Many people want to know if obtaining an education will affect their ability to get Social Security Disability benefits. That's a good question. The Social Security Administration considers numerous factors when evaluating a disability application. For example, the Social Security Administration considers age, work experience, and education when analyzing such claims.
Of course, individuals with lower educational levels have fewer job opportunities and may require more need for Supplemental Security Income (SSI) or Social Security Disability Insurance (SSDI) . Does this mean that an individual with a Master's degree or a doctorate won't receive SSDI? Not necessarily, although that individual may have a harder time winning a claim than someone who just has a GED. Is this fair? That depends on which side of the line you stand on.
When considering a disability claim, the Social Security Administration also considers work experience and work history. An individual who has vocational training or schooling, a higher degree education or none at all often reflects the type and number of jobs that individual may qualify for.
One of the basic determining questions that the Social Security Administration asks of disability claims reviewers is whether or not the person applying for disability is able to work 40 hours a week and eight hours a day. In essence, the Social Security Administration determines disability or impairment as well as any vocational and medical factors that hamper or prevent an individual from working or getting a job.
For example, if the individual's medical disability or impairment does not impair that person from getting a job, the disability service examiner made then refer to the person's age, educational background and work history to determine whether that individual has the capacity to engage in gainful employment within the competitive workforce.
Individuals who have received only vocational education or who may find it physically or mentally difficult to be retrained or employed within the competitive workforce, especially when caused by medical or mental conditions or impairments, may receive a greater chance of receiving disability benefits.

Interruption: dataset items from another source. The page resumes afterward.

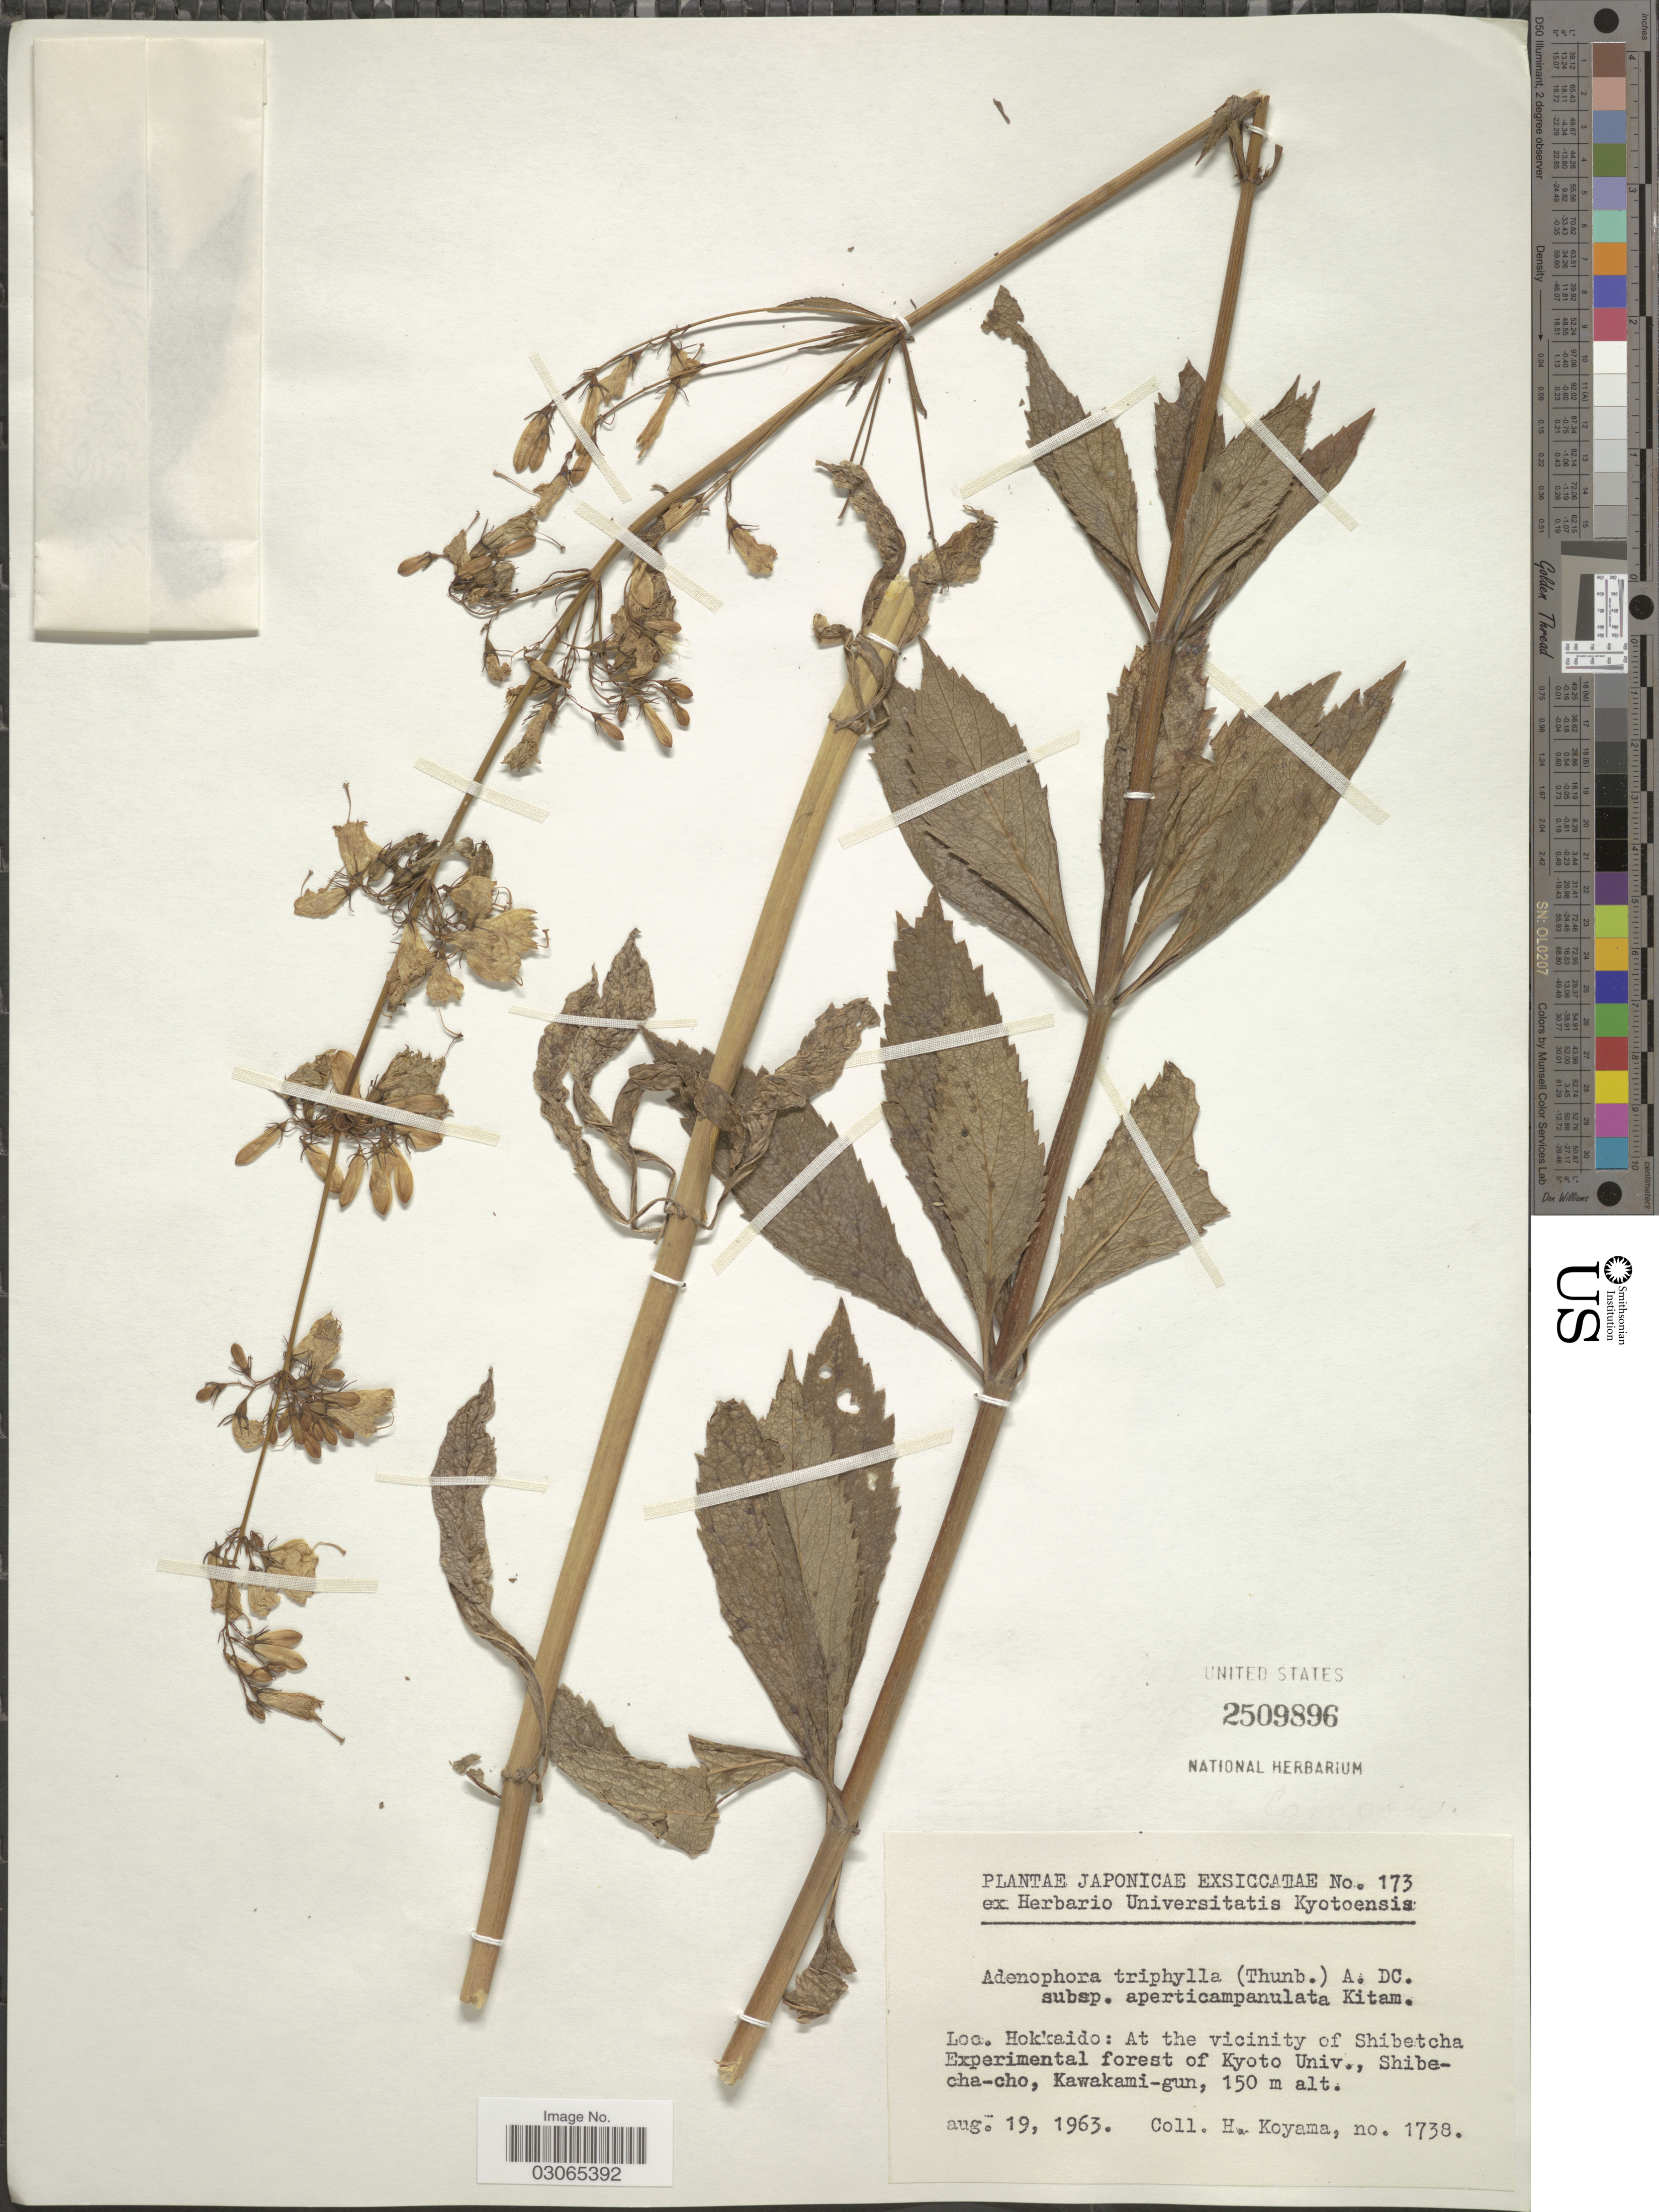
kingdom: Plantae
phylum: Tracheophyta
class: Magnoliopsida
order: Asterales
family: Campanulaceae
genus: Adenophora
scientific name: Adenophora triphylla subsp. aperticampanulata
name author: Kitam.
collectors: H. Koyama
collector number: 1738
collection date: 1963-08-19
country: Japan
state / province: Hokkaidō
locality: At the vicinity of Shibetcha Experimental forest of Kyoto Univ., Shibecha-ho, Kawakami-gun.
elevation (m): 150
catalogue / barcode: US 2509896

Age also plays a large role in the approval or denial of disability benefits. For example, individuals who are over 50 years of age and who have routinely taken sedentary jobs and have ample education to continue seeking work within a sedentary job environment may be denied benefits because they're considered more able to retrain or to learn a new job skill. However, that same individual who doesn't have an education may be limited to the number of jobs he or she may find and may be considered disabled, and thereby receive disability benefits.
Remember that each case is analyzed and evaluated separately and takes into consideration additional factors including the type of medical condition or disability that is impairing the individual, the history of treatment, short-term and long-term prognosis as well as capability of that individual to obtain work in the near or distant future. For more detailed information regarding disability benefits, visit your local Social Security Administration office and speak to a representative or caseworker regarding your concerns.